[Start of section]

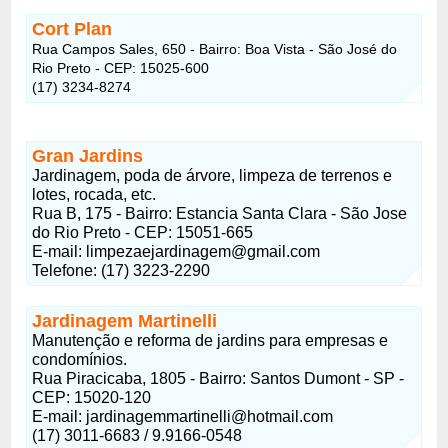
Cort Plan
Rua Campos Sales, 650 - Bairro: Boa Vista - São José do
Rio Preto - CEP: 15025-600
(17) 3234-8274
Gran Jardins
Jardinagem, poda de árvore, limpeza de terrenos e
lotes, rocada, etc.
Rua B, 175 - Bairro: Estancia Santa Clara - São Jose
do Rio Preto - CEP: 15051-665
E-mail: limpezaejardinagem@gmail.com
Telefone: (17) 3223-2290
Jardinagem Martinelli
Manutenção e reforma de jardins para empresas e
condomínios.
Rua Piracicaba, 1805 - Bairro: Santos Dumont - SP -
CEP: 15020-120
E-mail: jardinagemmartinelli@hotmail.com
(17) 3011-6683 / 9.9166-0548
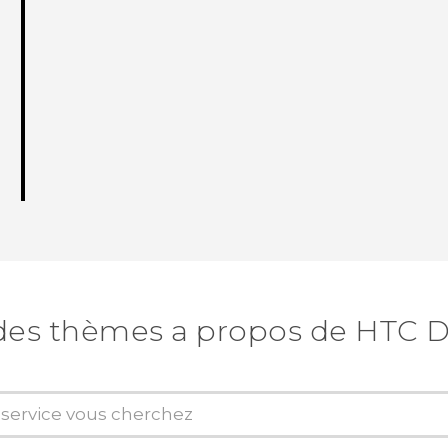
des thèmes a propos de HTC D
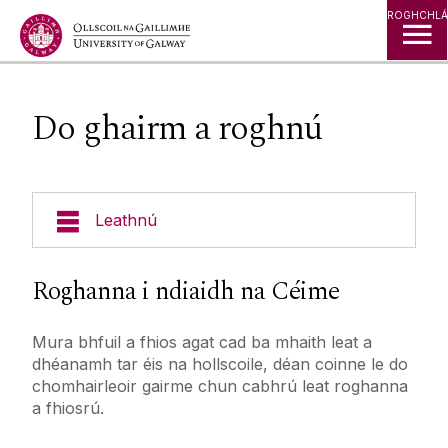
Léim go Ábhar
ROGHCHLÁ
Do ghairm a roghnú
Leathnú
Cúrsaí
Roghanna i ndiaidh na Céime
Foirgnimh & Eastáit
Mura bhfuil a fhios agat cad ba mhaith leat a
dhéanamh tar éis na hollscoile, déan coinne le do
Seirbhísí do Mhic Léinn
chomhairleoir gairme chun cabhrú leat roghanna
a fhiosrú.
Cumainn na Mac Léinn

[End of section]
[Start of section]

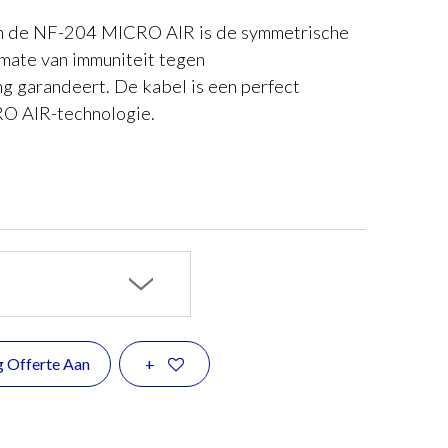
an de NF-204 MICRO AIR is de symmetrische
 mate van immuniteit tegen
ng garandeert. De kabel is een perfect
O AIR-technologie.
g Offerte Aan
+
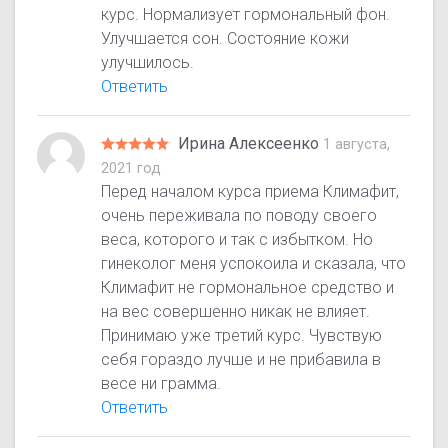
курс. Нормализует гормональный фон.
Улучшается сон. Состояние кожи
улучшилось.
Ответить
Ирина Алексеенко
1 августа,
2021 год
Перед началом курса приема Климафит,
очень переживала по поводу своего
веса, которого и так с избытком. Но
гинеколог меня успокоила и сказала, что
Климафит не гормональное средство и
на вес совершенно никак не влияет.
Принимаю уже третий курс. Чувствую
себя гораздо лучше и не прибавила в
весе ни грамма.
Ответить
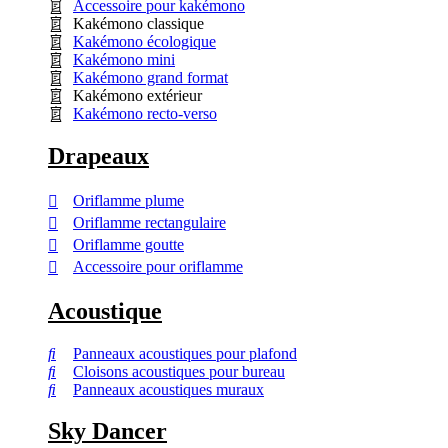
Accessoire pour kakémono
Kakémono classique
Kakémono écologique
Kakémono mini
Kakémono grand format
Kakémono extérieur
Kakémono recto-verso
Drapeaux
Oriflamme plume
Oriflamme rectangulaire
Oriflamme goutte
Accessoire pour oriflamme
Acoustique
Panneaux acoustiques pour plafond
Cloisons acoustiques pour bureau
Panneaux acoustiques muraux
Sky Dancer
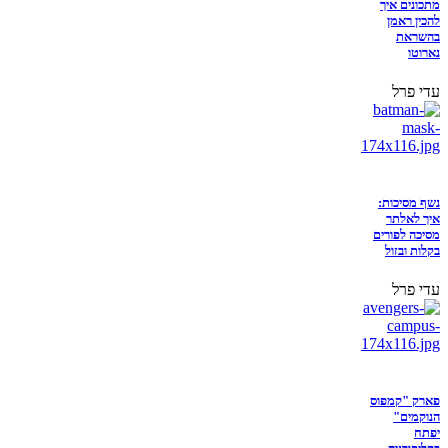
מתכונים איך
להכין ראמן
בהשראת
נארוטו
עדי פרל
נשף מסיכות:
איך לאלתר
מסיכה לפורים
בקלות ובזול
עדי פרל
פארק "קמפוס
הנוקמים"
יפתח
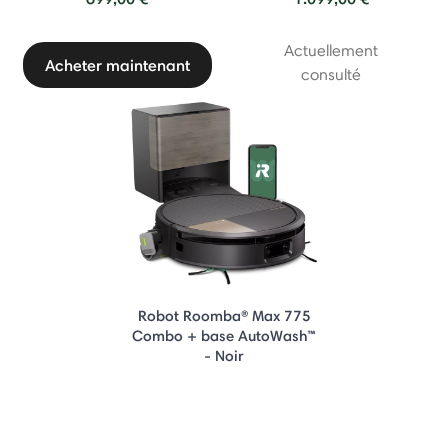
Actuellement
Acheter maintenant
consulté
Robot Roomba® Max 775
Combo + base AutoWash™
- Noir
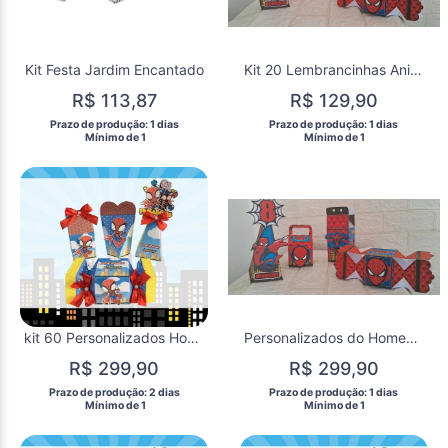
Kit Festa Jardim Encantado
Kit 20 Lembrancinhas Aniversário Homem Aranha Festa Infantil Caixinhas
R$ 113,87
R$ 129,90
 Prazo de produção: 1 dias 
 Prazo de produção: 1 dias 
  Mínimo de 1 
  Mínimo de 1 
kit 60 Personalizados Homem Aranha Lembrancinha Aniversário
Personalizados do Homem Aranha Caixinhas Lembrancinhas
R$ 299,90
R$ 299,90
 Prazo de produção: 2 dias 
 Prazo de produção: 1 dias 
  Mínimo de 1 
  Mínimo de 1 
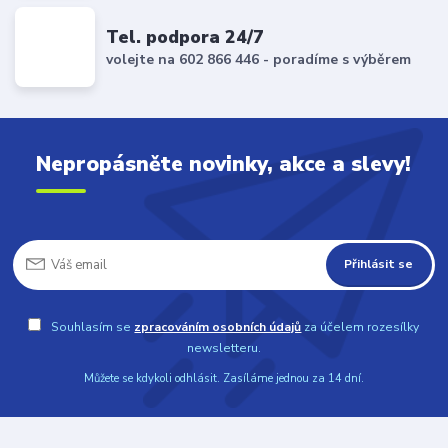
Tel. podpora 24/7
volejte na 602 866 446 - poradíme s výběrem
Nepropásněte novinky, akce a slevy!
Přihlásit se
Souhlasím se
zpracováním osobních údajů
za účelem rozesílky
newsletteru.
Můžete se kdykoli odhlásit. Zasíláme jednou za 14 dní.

[End of section]
[Start of section]

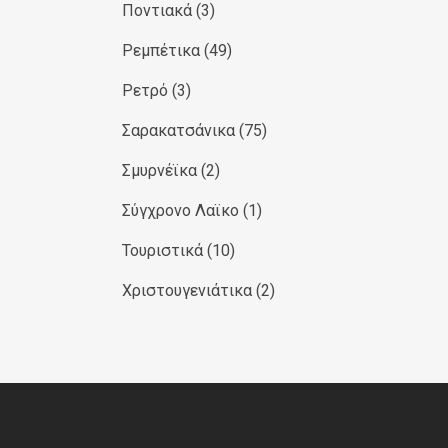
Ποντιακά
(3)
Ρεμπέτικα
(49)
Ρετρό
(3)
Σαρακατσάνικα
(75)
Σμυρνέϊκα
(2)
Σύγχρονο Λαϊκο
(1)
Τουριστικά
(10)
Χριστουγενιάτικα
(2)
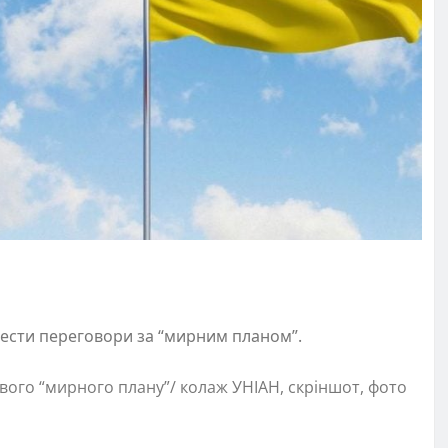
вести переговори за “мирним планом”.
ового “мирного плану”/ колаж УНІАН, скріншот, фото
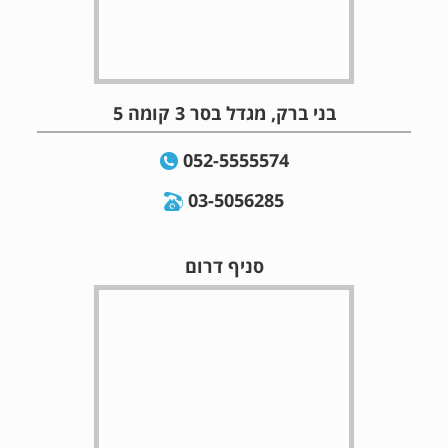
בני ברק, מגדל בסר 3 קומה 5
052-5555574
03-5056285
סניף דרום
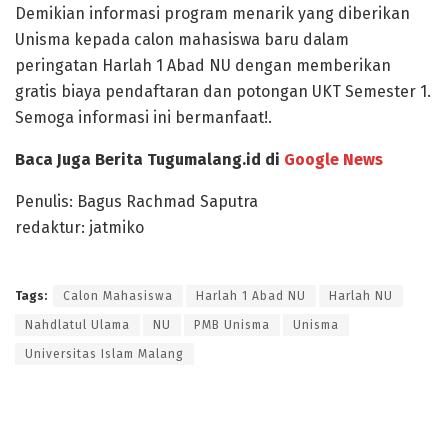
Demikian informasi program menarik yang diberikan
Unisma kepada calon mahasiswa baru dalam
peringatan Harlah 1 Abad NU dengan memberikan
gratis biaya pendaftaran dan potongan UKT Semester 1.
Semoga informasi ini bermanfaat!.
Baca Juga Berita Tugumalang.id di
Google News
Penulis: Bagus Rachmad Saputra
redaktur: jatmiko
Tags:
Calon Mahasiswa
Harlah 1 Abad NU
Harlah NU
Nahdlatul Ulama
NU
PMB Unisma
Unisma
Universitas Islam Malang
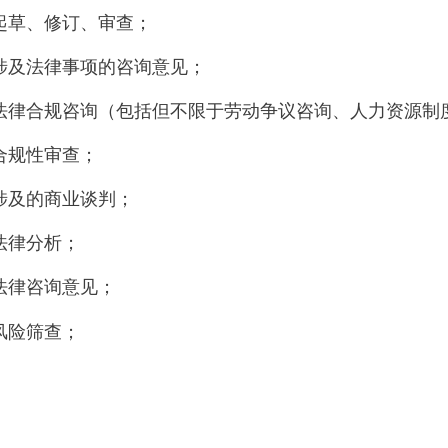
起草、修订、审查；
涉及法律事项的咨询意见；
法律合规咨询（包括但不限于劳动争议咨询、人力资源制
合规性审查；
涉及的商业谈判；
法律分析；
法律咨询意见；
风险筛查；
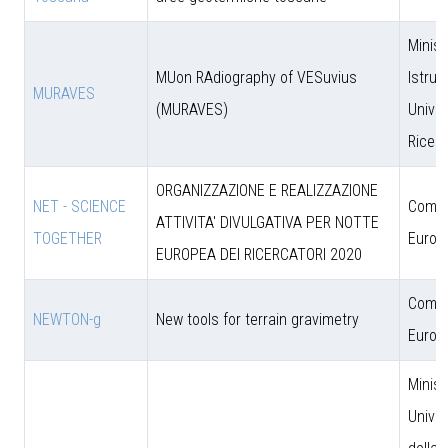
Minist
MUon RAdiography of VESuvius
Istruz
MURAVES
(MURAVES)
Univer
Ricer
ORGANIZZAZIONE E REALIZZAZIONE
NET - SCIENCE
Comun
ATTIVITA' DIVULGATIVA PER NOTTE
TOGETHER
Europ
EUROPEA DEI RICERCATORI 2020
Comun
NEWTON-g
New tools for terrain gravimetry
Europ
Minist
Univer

[End of section]

THE TASK ▸
Look back at the data above, then output exactly the lines from the line holding "Telefone: (17) 3223-2290" up to and including the line holding "Cumainn na Mac Léinn". Leave out the pictures.

SOLUTION ▸
Telefone: (17) 3223-2290
Jardinagem Martinelli
Manutenção e reforma de jardins para empresas e
condomínios.
Rua Piracicaba, 1805 - Bairro: Santos Dumont - SP -
CEP: 15020-120
E-mail: jardinagemmartinelli@hotmail.com
(17) 3011-6683 / 9.9166-0548
des thèmes a propos de HTC D
Léim go Ábhar
ROGHCHLÁ
Do ghairm a roghnú
Leathnú
Cúrsaí
Roghanna i ndiaidh na Céime
Foirgnimh & Eastáit
Mura bhfuil a fhios agat cad ba mhaith leat a
dhéanamh tar éis na hollscoile, déan coinne le do
Seirbhísí do Mhic Léinn
chomhairleoir gairme chun cabhrú leat roghanna
a fhiosrú.
Cumainn na Mac Léinn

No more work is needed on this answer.